**Work request:** Copy out every line of the items below with no changes at all.

── Input data ──

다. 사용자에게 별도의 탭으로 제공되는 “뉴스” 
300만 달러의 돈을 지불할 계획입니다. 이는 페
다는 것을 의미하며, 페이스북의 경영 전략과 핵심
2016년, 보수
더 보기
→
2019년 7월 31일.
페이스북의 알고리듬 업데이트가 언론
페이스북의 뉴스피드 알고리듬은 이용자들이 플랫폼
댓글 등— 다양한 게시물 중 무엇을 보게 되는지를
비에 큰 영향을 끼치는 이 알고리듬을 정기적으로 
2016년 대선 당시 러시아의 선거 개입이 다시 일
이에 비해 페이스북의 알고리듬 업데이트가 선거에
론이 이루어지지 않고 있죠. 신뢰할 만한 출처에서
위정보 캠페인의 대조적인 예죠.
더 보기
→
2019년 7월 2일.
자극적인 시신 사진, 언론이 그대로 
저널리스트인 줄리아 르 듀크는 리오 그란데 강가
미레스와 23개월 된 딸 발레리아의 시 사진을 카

───

**Result of this exercise:**
다. 사용자에게 별도의 탭으로 제공되는 “뉴스” 
300만 달러의 돈을 지불할 계획입니다. 이는 페
다는 것을 의미하며, 페이스북의 경영 전략과 핵심
2016년, 보수
더 보기
→
2019년 7월 31일.
페이스북의 알고리듬 업데이트가 언론
페이스북의 뉴스피드 알고리듬은 이용자들이 플랫폼
댓글 등— 다양한 게시물 중 무엇을 보게 되는지를
비에 큰 영향을 끼치는 이 알고리듬을 정기적으로 
2016년 대선 당시 러시아의 선거 개입이 다시 일
이에 비해 페이스북의 알고리듬 업데이트가 선거에
론이 이루어지지 않고 있죠. 신뢰할 만한 출처에서
위정보 캠페인의 대조적인 예죠.
더 보기
→
2019년 7월 2일.
자극적인 시신 사진, 언론이 그대로 
저널리스트인 줄리아 르 듀크는 리오 그란데 강가
미레스와 23개월 된 딸 발레리아의 시 사진을 카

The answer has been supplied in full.